### SOURCE
______________________________

UNITED STATES DISTRICT COURT FOR THE SOUTHERN DISTRICT OF MISSISSIPPI NORTHERN DIVISION
Oct 26, 2015
CIVIL ACTION NO. 3:14cv780-HTW-LRA (S.D. Miss. Oct. 26, 2015)

Opinion

CIVIL ACTION NO. 3:14cv780-HTW-LRA

10-26-2015

KENNETH PEYTON PLAINTIFF v. WEXFORD HEALTH SERVICE, ET AL DEFENDANTS


REPORT AND RECOMMENDATION OF UNITED STATES MAGISTRATE JUDGE

Plaintiff Kenneth Peyton failed to appear at the omnibus hearing which was scheduled on October 21, 2015, before the undersigned Magistrate Judge. Defense counsel Bennie May, representing Defendant Dr. Gloria Perry, appeared at the scheduled omnibus hearing, ready to proceed. The remaining Defendants' attorneys were to appear telephonically. However, Plaintiff did not attend the hearing or contact the Court to request a continuance. He was notified of this hearing at the mailing address that he provided to the Court, being the Marshall County Correctional Facility, 833 West Street, Holly Springs, Mississippi 38635. The Writ of Habeas Corpus Ad Testificandum issued for Peyton was returned by the Mississippi Department of Corrections, along with a "Drill Down Detail Report" dated September 22, 2015 [24]. The report and the handwritten notation confirm that Peyton was released on parole on February 12, 2015, and his forwarding address was 30 Emmanuel Peyton Road, Monticello, MS 39654. The Order setting the omnibus hearing was then mailed to that address but was returned by the United States Postal Service, marked "return to sender, no mail receptacle."

______________________________

### COLLECTED DATA
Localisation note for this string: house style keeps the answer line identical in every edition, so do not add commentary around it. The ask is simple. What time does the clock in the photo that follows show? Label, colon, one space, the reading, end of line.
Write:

______________________________

### PROBLEMS
**a)** List every full date (month, day, and year) in the court report's paragraph that begins "Plaintiff Kenneth Peyton failed to appear."
**b)** Return the part of the court report between "UNITED STATES DISTRICT" and "Oct. 26, 2015)", inclusive.
**c)** Translate this sentence from the court report into Spanish: "The remaining Defendants' attorneys were to appear telephonically."

### EXERCISE SOLUTIONS
**a)**
October 21, 2015
September 22, 2015
February 12, 2015

**b)**
UNITED STATES DISTRICT COURT FOR THE SOUTHERN DISTRICT OF MISSISSIPPI NORTHERN DIVISION
Oct 26, 2015
CIVIL ACTION NO. 3:14cv780-HTW-LRA (S.D. Miss. Oct. 26, 2015)

**c)** Los abogados de los demás demandados debían comparecer por teléfono.